Lauda wist echter van geen opgeven en stond in 1984 gewoon weer op de grid. Met succes. Tegen de verwachting in was de inmiddels 35-jarige Lauda zeer competitief, evenals de McLaren waarmee hij reed. Vijf keer pakte hij de zege en op één race na eindigde hij alle andere races die hij uitreed dat jaar als tweede. Hij pakte daarmee zijn derde (en laatste) wereldtitel. Het jaar erna bracht hem weinig meer, behalve zijn allerlaatste overwinning: Lauda won dat jaar de Grand Prix van Nederland en geldt nog altijd als de meest recente winnaar hier in ons land.
Na zijn F1-carrière
Toen zijn carrière als racer erop zat, ging Lauda alsnog aan de slag als zakenman, zoals dat in zijn familie in eerdere generaties al ging. Hij richtte zich decennialang op diverse eigen vliegmaatschappijen. Daarnaast bekleedde hij diverse managementfuncties en adviserende rollen bij Formule 1-teams, waaronder bij Ferrari. In de herfst van zijn leven ging hij aan de slag bij Mercedes, waar hij vanaf 2012 bij betrokken raakte. Lauda speelde een grote rol in het binnenhalen van Lewis Hamilton bij het toen nog gloednieuwe team en we weten allemaal hoe dat de afgelopen periode is gelopen.

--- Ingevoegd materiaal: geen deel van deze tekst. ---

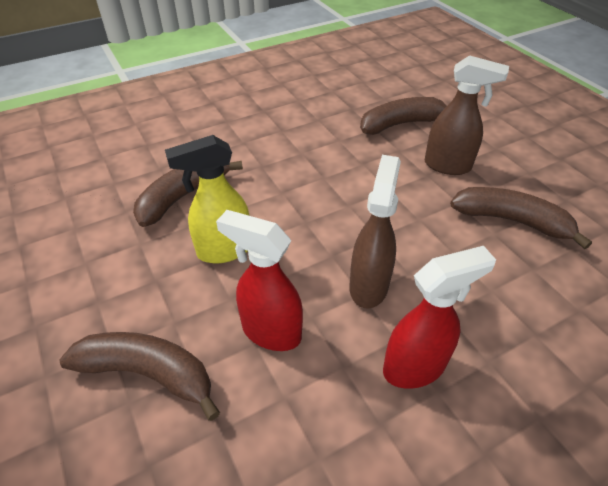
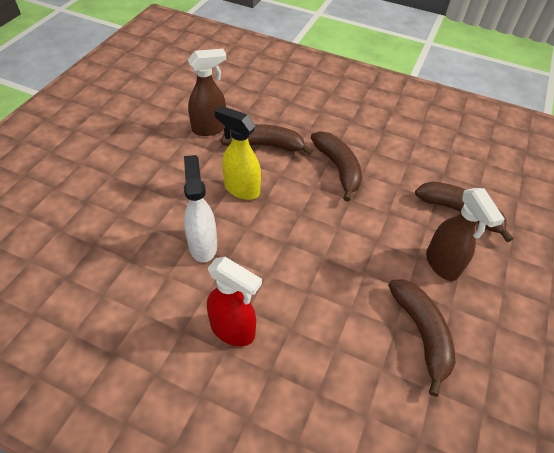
camera: 50 degrees right, 5 degrees up
(148, 373) = (139, 211): brown banana -> brown banana (338, 168)
(270, 332) = (203, 245): red spray bottle -> white spray bottle
(369, 285) = (276, 274): brown spray bottle -> brown spray bottle (210, 128)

Tot vorig jaar was Lauda nog altijd steevast bij de races, totdat hij vlak voor de zomerstop met een griep te kampen kreeg en een longtransplantatie moest ondergaan. Zoals altijd gaf Lauda zich niet zomaar gewonnen en opnieuw wist hij zijn artsen versteld te doen staan door hoe hij zich erdoorheen sloeg. Eind vorig jaar leek het er zelfs op dat Lauda binnen afzienbare tijd weer terug zou keren in de paddock. Vorige week bleek echter dat er complicaties waren ontstaan bij zien nieren (Lauda onderging tweemaal een niertransplantatie) en dat werd één gevecht teveel voor hem. De Formule 1-wereld verloor vandaag dan toch echt één van haar allergrootsten op 70-jarige leeftijd.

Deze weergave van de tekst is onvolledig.